Researchers Discover Giant Freshwater Aquifer off U.S. East Coast
Underneath the salty waters of the North Atlantic ocean, geologists have discovered a giant aquifer of freshwater, hidden from view just off the US coast.
In a new survey of the sub-seafloor off the U.S. Northeast coast, scientists have made a surprising discovery: a gigantic aquifer of relatively fresh water trapped in porous sediments lying below the salty ocean. It appears to be the largest such formation yet found in the world.
The aquifer stretches from the shore at least from Massachusetts to New Jersey, extending more or less continuously out about 50 miles to the edge of the continental shelf. If found on the surface, it would create a lake covering some 15,000 square miles. The study suggests that such aquifers probably lie off many other coasts worldwide, and could provide desperately needed water for arid areas that are now in danger of running out.
The researchers employed innovative measurements of electromagnetic waves to map the water, which remained invisible to other technologies. "We knew there was fresh water down there in isolated places, but we did not know the extent or geometry," said lead author Chloe Gustafson, a Ph.D. candidate at Columbia University's Lamont-Doherty Earth Observatory. "It could turn out to be an important resource in other parts of the world." The study appears this week in the journal Scientific Reports.
More recently, Key decided to see if some form of the technology could also be used also to find fresh-water deposits. In 2015, he and Rob L. Evans of Woods Hole Oceanographic Institution spent 10 days on the Lamont-Doherty research vessel Marcus G. Langseth making measurements off southern New Jersey and the Massachusetts island of Martha's Vineyard, where scattered drill holes had hit fresh-water-rich sediments.

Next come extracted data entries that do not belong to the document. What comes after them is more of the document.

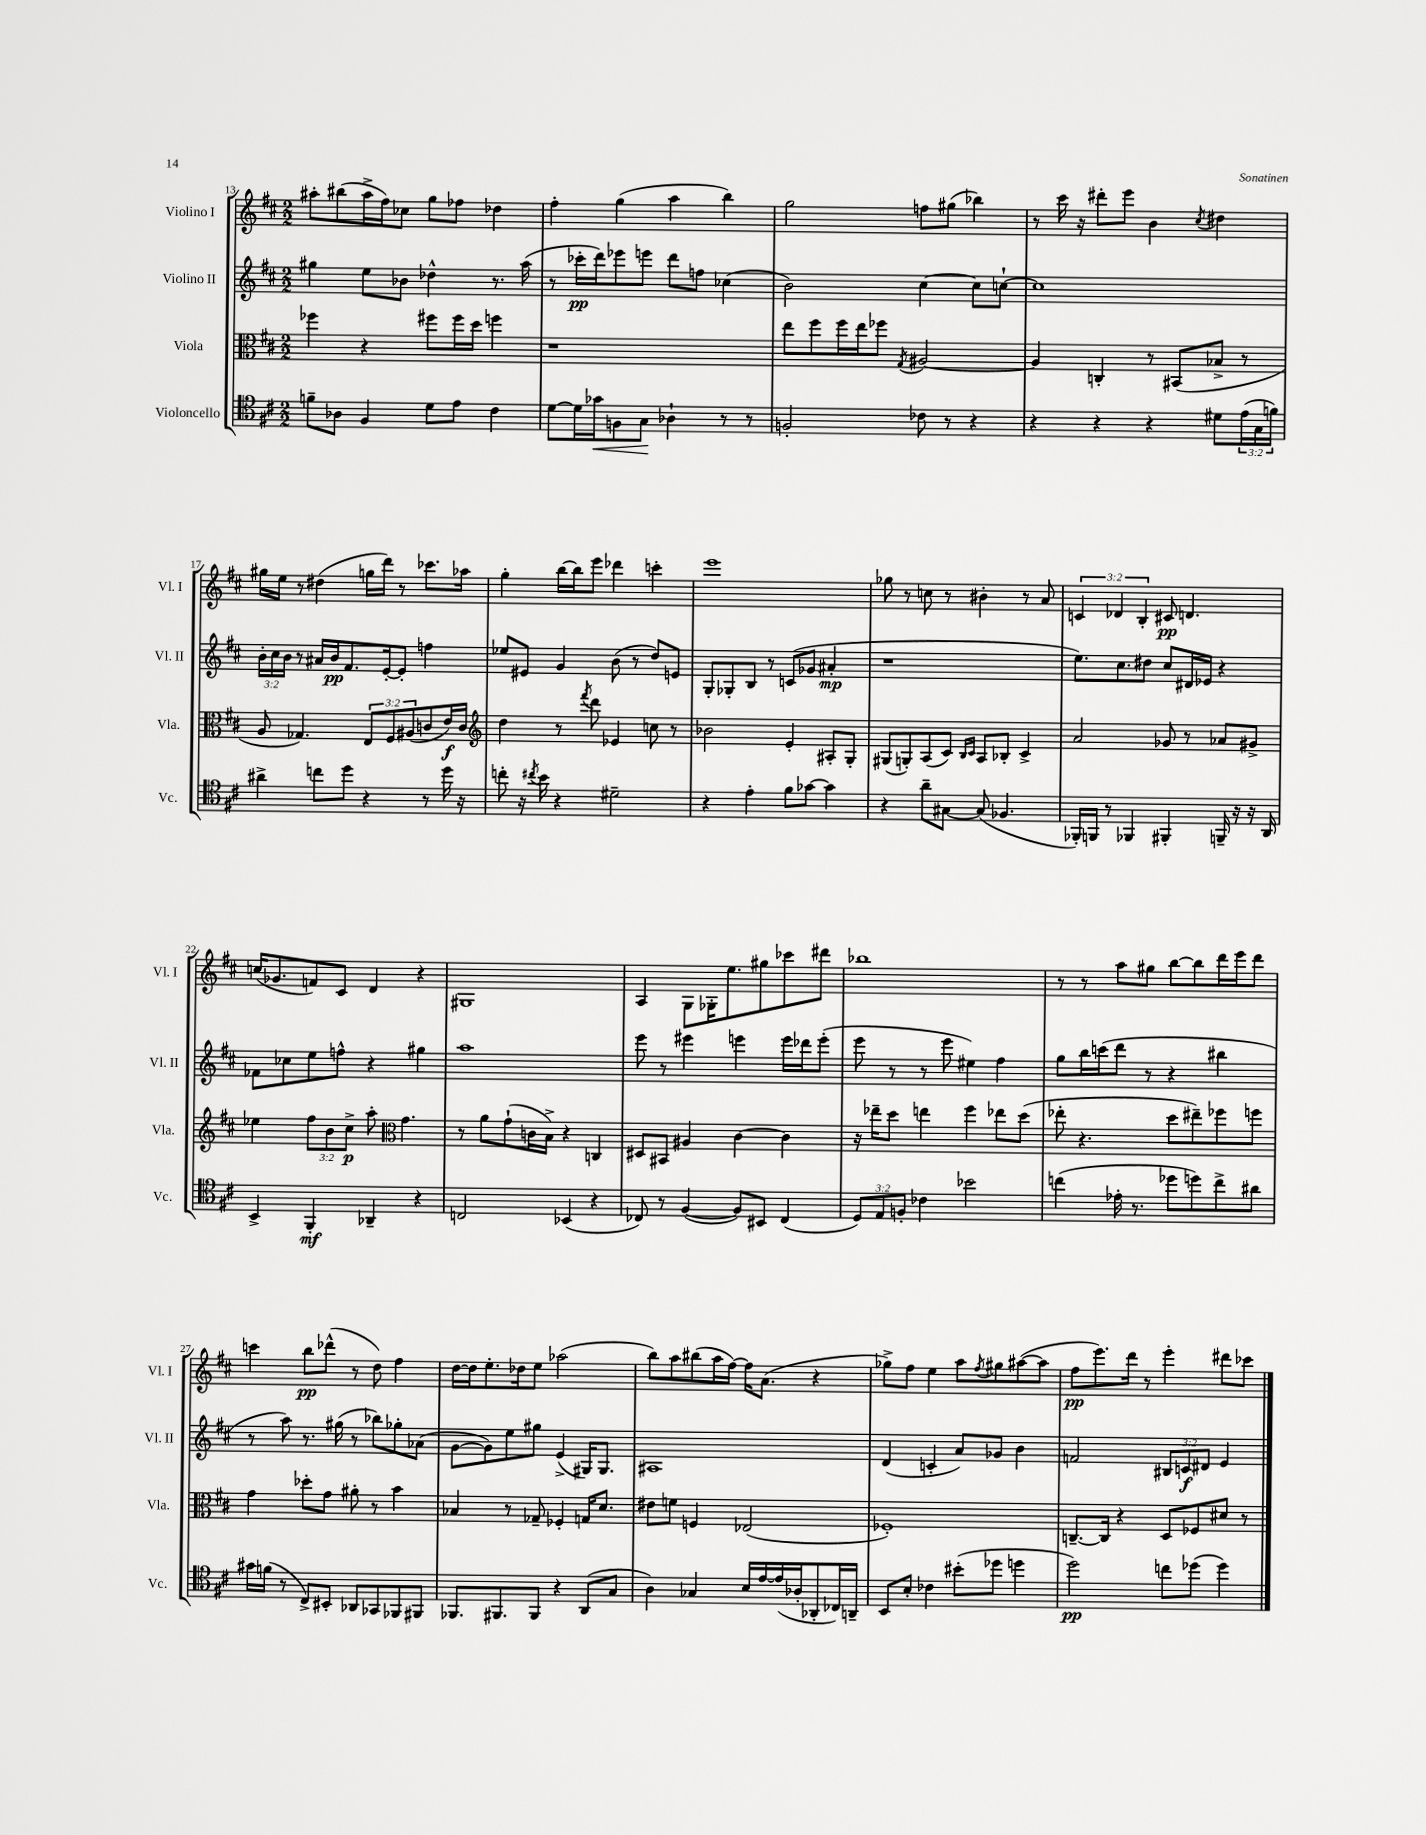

**kern	**dynam	**kern	**dynam	**kern	**dynam	**kern	**dynam
*part4	*part4	*part3	*part3	*part2	*part2	*part1	*part1
*staff4	*staff4	*staff3	*staff3	*staff2	*staff2	*staff1	*staff1
*I"Violoncello	*	*I"Viola	*	*I"Violino II	*	*I"Violino I	*
*I'Vc.	*	*I'Vla.	*	*I'Vl. II	*	*I'Vl. I	*
*clefC4	*	*clefC3	*	*clefG2	*	*clefG2	*
*k[f#c#]	*	*k[f#c#]	*	*k[f#c#]	*	*k[f#c#]	*
*M2/2	*	*M2/2	*	*M2/2	*	*M2/2	*
=13	=13	=13	=13	=13	=13	=13	=13
8fn~\L	.	4ff-X\	.	4gg#X\	.	8aa#X'\L	.
8A-X\J	.	.	.	.	.	(8bb#X\	.
4F#/	.	4r	.	8ee\L	.	16aa#^\L	.
.	.	.	.	.	.	16ff#\J)	.
.	.	.	.	8b-X\J	.	8cc-X\J	.
8d\L	.	8ff#X\L	.	4dd-X^^\	.	8gg\L	.
8e\J	.	16ff#\L	.	.	.	8ff-X\J	.
.	.	16dd\JJ	.	.	.	.	.
4c#\	.	4ffn\	.	8.r	.	4dd-X\	.
.	.	.	.	(16aa\	.	.	.
=14	=14	=14	=14	=14	=14	=14	=14
[8d\L	.	1r	.	8r	.	4ff#'\	.
16d\L]	.	.	.	16ccc-X'\LL	pp	.	.
!	!LO:HP:b	!	!	!	!	!	!
16g-X\J	<	.	.	16ddd\J)	.	.	.
8Fn\	.	.	.	8eee-X\	.	(4gg\	.
8G\J	.	.	.	8eeen\J	.	.	.
4A-X`\	[	.	.	8ddd\L	.	4aa\	.
.	.	.	.	8ffn\J	.	.	.
8r	.	.	.	(4cc-X\	.	4bb\)	.
8r	.	.	.	.	.	.	.
=15	=15	=15	=15	=15	=15	=15	=15
2Fn'/	.	8ee\L	.	2b\)	.	2gg\	.
.	.	8ff#\	.	.	.	.	.
.	.	16ff#\L	.	.	.	.	.
.	.	16ee\J	.	.	.	.	.
.	.	8ff-X\J	.	.	.	.	.
.	.	8qG/	.	.	.	.	.
8c-X\	.	[2A#X/	.	[4cc#\	.	8ffn\L	.
8r	.	.	.	.	.	(8gg#X\J	.
4r	.	.	.	8cc#\L]	.	4bb-X\)	.
.	.	.	.	[8ccn`\J	.	.	.
=16	=16	=16	=16	=16	=16	=16	=16
4r	.	4A#/]	.	1cc]	.	8r	.
.	.	.	.	.	.	16ccc#\	.
.	.	.	.	.	.	16r	.
4r	.	4Cn'/	.	.	.	8ddd#X'\L	.
.	.	.	.	.	.	8eee\J	.
4r	.	8r	.	.	.	4b\	.
.	.	(8BB#X/L	.	.	.	.	.
.	.	.	.	.	.	8qcc#/	.
8d#X\L	.	8B-X^/J	.	.	.	4dd#X\	.
(24e\L	.	8r	.	.	.	.	.
24G\	.	.	.	.	.	.	.
24fn\JJ)	.	.	.	.	.	.	.
!!LO:LB:g=z
=17	=17	=17	=17	=17	=17	=17	=17
4a#X^\	.	8A/	.	24b'\LL	.	16gg#X\LL	.
.	.	.	.	24cc#\	.	.	.
.	.	.	.	.	.	16ee\JJ	.
.	.	.	.	24b\JJ	.	.	.
.	.	4.G-X/)	.	8r	.	8r	.
8ccn\L	.	.	.	16a#X/LL	.	(4dd#X\	.
.	.	.	.	16b/J	pp	.	.
8dd\J	.	.	.	8.f#/	.	.	.
4r	.	12E/L	.	.	.	16ggn\LL	.
.	.	.	.	[16e'/k	.	16ddd\JJ)	.
.	.	12F#/	.	.	.	.	.
.	.	.	.	8e'/J]	.	8r	.
.	.	(12A#X/	.	.	.	.	.
8r	.	8cn/	.	4ffn\	.	8.ccc-X\L	.
16dd\	.	16e/L)	f	.	.	.	.
16r	.	16c/JJ	.	.	.	16aa-X\Jk	.
=18	=18	=18	=18	=18	=18	=18	=18
*	*	*clefG2	*	*	*	*	*
8ccn'\	.	4dd\	.	8ee-X/L	.	4gg'\	.
16r	.	.	.	8e#X/J	.	.	.
8qcc#X/	.	.	.	.	.	.	.
16b\	.	.	.	.	.	.	.
4r	.	8r	.	4g/	.	[16bb\LL	.
.	.	.	.	.	.	16bb\J]	.
.	.	8qfff#/	.	.	.	.	.
.	.	8ddd\	.	.	.	8eee\J	.
2d#X~\	.	4e-X/	.	(8b\	.	4ddd-X\	.
.	.	.	.	8r	.	.	.
.	.	8ccn\	.	8dd/L)	.	4cccn'\	.
.	.	8r	.	8en/J	.	.	.
=19	=19	=19	=19	=19	=19	=19	=19
4r	.	2b-X\	.	8G'/L	.	1eee	.
.	.	.	.	8G-X'/	.	.	.
4e'\	.	.	.	8B/J	.	.	.
.	.	.	.	8r	.	.	.
8f#\L	.	4e'/	.	(8cn/L	.	.	.
[8g-X\J	.	.	.	8g-X/J	.	.	.
4g-\]	.	8A#X'/L	.	4a#X'/	mp	.	.
.	.	8G'/J	.	.	.	.	.
=20	=20	=20	=20	=20	=20	=20	=20
4r	.	(8G#X/L	.	1r	.	8gg-X\	.
.	.	8Gn'/)	.	.	.	8r	.
8a~\L	.	(8A/	.	.	.	8ccn\	.
[8G#X\J	.	8c#/J)	.	.	.	8r	.
.	.	16qqB/LL	.	.	.	.	.
.	.	16qqc#/JJ	.	.	.	.	.
(8G#/]	.	8A/L	.	.	.	4b#X'\	.
4.F-X/	.	8B-X'/J	.	.	.	.	.
.	.	4c#^/	.	.	.	8r	.
.	.	.	.	.	.	8a/	.
=21	=21	=21	=21	=21	=21	=21	=21
16FF-X'/LL)	.	2a/	.	8.ee\L)	.	6cn/	.
16FFn/JJ	.	.	.	.	.	.	.
8r	.	.	.	.	.	.	.
.	.	.	.	.	.	6d-X/	.
.	.	.	.	8.cc#\	.	.	.
4FF-X/	.	.	.	.	.	.	.
.	.	.	.	.	.	6B'/	.
.	.	.	.	8dd#X\J	.	.	.
4FF#X'/	.	8g-X/	.	8cc#/L	.	8c#X/	pp
.	.	8r	.	16d#X/L	.	4.dn/	.
.	.	.	.	16e-X/JJ	.	.	.
16FFn~/	.	8a-X/L	.	4r	.	.	.
16r	.	.	.	.	.	.	.
16r	.	8g#X^/J	.	.	.	.	.
16AA/	.	.	.	.	.	.	.
!!LO:LB:g=z
=22	=22	=22	=22	=22	=22	=22	=22
4BB^/	.	4ee-X\	.	8f-X\L	.	(16ccn/KL	.
.	.	.	.	.	.	8.g-X/	.
.	.	.	.	8cc-X\	.	.	.
4FF#'/	mf	12ff#\L	.	8ee\	.	8fn/)	.
.	.	12b\	.	.	.	.	.
.	.	.	.	8ffn^^\J	.	8c#/J	.
.	.	12cc#^\J	p	.	.	.	.
4AA-X~/	.	8aa'\	.	4r	.	4d/	.
*	*	*clefC3	*	*	*	*	*
.	.	4.g\	.	.	.	.	.
4r	.	.	.	4gg#X\	.	4r	.
=23	=23	=23	=23	=23	=23	=23	=23
2Cn/	.	8r	.	1aa	.	1G#X	.
.	.	8a\L	.	.	.	.	.
.	.	(8g`\	.	.	.	.	.
.	.	16cn\L	.	.	.	.	.
.	.	16B^\JJ)	.	.	.	.	.
(4BB-X/	.	4r	.	.	.	.	.
4r	.	4Cn/	.	.	.	.	.
=24	=24	=24	=24	=24	=24	=24	=24
8C-X/)	.	8D#X/L	.	8eee\	.	4A/	.
8r	.	8BB#X/J	.	8r	.	.	.
([4F#/	.	4A#X/	.	4eee#X\	.	8G\L	.
.	.	.	.	.	.	16G-X'\K	.
.	.	.	.	.	.	8.ee\	.
8F#/L])	.	[4c#\	.	4eeen\	.	.	.
8BB#X/J	.	.	.	.	.	8gg#X\	.
(4C-/	.	4c#\]	.	16eee\LL	.	8ccc-X\	.
.	.	.	.	16ddd-X\J	.	.	.
.	.	.	.	(8eee'\J	.	8ddd#X\J	.
=25	=25	=25	=25	=25	=25	=25	=25
12D/L)	.	16r	.	8eee\	.	1bb-X	.
.	.	16ee-X~\KL	.	.	.	.	.
12E/	.	.	.	.	.	.	.
.	.	8dd\J	.	8r	.	.	.
12Fn'/J	.	.	.	.	.	.	.
4c-X\	.	4een\	.	8r	.	.	.
.	.	.	.	8eee\	.	.	.
2b-X\	.	4ff#\	.	4ee#X\)	.	.	.
.	.	8ee-X\L	.	4ff#\	.	.	.
.	.	(8dd\J	.	.	.	.	.
=26	=26	=26	=26	=26	=26	=26	=26
(4ccn\	.	8ee-X'\	.	8gg\L	.	8r	.
.	.	4.r	.	16bb\L	.	8r	.
.	.	.	.	(16cccn\J	.	.	.
16e-X'\	.	.	.	8ddd\J	.	8aa\L	.
8.r	.	.	.	.	.	.	.
.	.	.	.	8r	.	8gg#X\J	.
8dd-X\L	.	8dd\L	.	4r	.	[8bb\L	.
8ddn\)	.	8ee#X~\)	.	.	.	8bb\]	.
8cc^\	.	8ff-X\	.	4bb#X\	.	16ddd\L	.
.	.	.	.	.	.	16eee\J	.
8a#X\J	.	8ffn\J	.	.	.	8ddd\J	.
!!LO:LB:g=z
=27	=27	=27	=27	=27	=27	=27	=27
16g#X\LL	.	4g\	.	8r	.	4cccn\	.
(16fn\JJ	.	.	.	.	.	.	.
8r	.	.	.	8aa\)	.	.	.
8C#^/L)	.	8dd-X'\L	.	8.r	.	8bb\L	pp
8BB#X'/J	.	8g\J	.	.	.	(8ddd-X^^\J	.
.	.	.	.	(16gg#X\	.	.	.
8AA-X/L	.	8a#X'\	.	8r	.	8r	.
8GG-X/	.	8r	.	8bb-X\L)	.	8dd\)	.
8FF-X/	.	4b\	.	8gg-X'\	.	4ff#\	.
8FF#X/J	.	.	.	(8a-X\J	.	.	.
=28	=28	=28	=28	=28	=28	=28	=28
8.FF-X/L	.	4B-X/	.	[8g\L	.	[16dd\LL	.
.	.	.	.	.	.	16dd\J]	.
.	.	.	.	8g\])	.	8.ee'\	.
8.FF#X/	.	.	.	.	.	.	.
.	.	8r	.	8ee\	.	.	.
.	.	.	.	.	.	16dd-X\k	.
8FF#/J	.	8G-X~/	.	8gg#X\J	.	8ee\J	.
4r	.	4F-X'/	.	(4e^/	.	(2aa-X\	.
(8AA/L	.	16Gn/KL	.	16G#X/KL)	.	.	.
.	.	8.d/J	.	8.G#/J	.	.	.
8G/J	.	.	.	.	.	.	.
=29	=29	=29	=29	=29	=29	=29	=29
4A\)	.	8e#X\L	.	1A#X	.	8bb\L)	.
.	.	8fn\J	.	.	.	8aa\	.
4G-X/	.	4Fn/	.	.	.	(8bb#X\	.
.	.	.	.	.	.	16aa\L	.
.	.	.	.	.	.	[16ff#\JJ)	.
16B/LL	.	(2E-X/	.	.	.	16ff#\KL]	.
[16e/	.	.	.	.	.	(8.a\J	.
(16e/]	.	.	.	.	.	.	.
16A-X'/J	.	.	.	.	.	.	.
8AA-X'/	.	.	.	.	.	4r	.
16C-X/L)	.	.	.	.	.	.	.
16AAn~/JJ	.	.	.	.	.	.	.
=30	=30	=30	=30	=30	=30	=30	=30
8BB/L	.	1F-X')	.	(4d/	.	8gg-X^\L)	.
8B'/J	.	.	.	.	.	8ff#\J	.
4c-X\	.	.	.	4cn'/	.	4ee\	.
(8b#X'\L	.	.	.	8a/L)	.	8aa\L	.
.	.	.	.	.	.	8qff#/	.
8dd-X\J	.	.	.	8g-X/J	.	8gg#X\	.
4ddn\	.	.	.	4b\	.	([8aa#X\	.
.	.	.	.	.	.	8aa#\J]	.
=31	=31	=31	=31	=31	=31	=31	=31
2dd\)	pp	[8.Cn~/L	.	2fn/	.	8ff#\L	pp
.	.	.	.	.	.	8.eee\)	.
.	.	16C/Jk]	.	.	.	.	.
.	.	4r	.	.	.	.	.
.	.	.	.	.	.	16ddd\Jk	.
.	.	.	.	.	.	8r	.
8ccn\L	.	8D/L	.	12B#X/L	.	4eee'\	.
.	.	.	.	12cn/	f	.	.
(8dd-X\J	.	8F-X/	.	.	.	.	.
.	.	.	.	12d#X/J	.	.	.
4dd-\)	.	8d#X/J	.	4e/	.	8ddd#X\L	.
.	.	8r	.	.	.	8ccc-X\J	.
==	==	==	==	==	==	==	==
*-	*-	*-	*-	*-	*-	*-	*-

They dropped receivers to the seafloor to measure electromagnetic fields below, and the degree to which natural disruptions such as solar winds and lightning strikes resonated through them. An apparatus towed behind the ship also emitted artificial electromagnetic pulses and recorded the same type of reactions from the subseafloor.
Both methods work in a simple way: salt water is a better conductor of electromagnetic waves than fresh water, so the freshwater stood out as a band of low conductance. Analyses indicated that the deposits are not scattered; they are more or less continuous, starting at the shoreline and extending far out within the shallow continental shelf—in some cases, as far as 75 miles. For the most part, they begin at around 600 feet below the ocean floor, and bottom out at about 1,200 feet.
The consistency of the data from both study areas allowed to the researchers to infer with a high degree of confidence that fresh water sediments continuously span not just New Jersey and much of Massachusetts, but the intervening coasts of Rhode Island, Connecticut and New York. They estimate that the region holds at least 670 cubic miles of fresh water. If future research shows the aquifer extends further north and south, it would rival the great Ogallala Aquifer, which supplies vital groundwater to eight Great Plains states, from South Dakota to Texas.
But the researchers say the new findings indicate that the aquifer is also being fed by modern subterranean runoff from the land. As water from rainfall and water bodies percolates through onshore sediments, it is likely pumped seaward by the rising and falling pressure of tides, said Key. He likened this to a person pressing up and down on a sponge to suck in water from the sponge's sides.
Also, the aquifer is generally freshest near the shore, and saltier the farther out you go, suggesting that it mixes gradually with ocean water over time. Terrestrial fresh water usually contains less than 1 part per thousand salt, and this is about the value found undersea near land. By the time the aquifer reaches its outer edges, it rises to 15 parts per thousand. (Typical seawater is 35 parts per thousand.)
If water from the outer parts of the aquifer were to be withdrawn, it would have to be desalinated for most uses, but the cost would be much less than processing seawater, said Key. "We probably don't need to do that in this region, but if we can show there are large aquifers in other regions, that might potentially represent a resource" in places like southern California, Australia, the Mideast or Saharan Africa, he said. His group hopes to expand its surveys.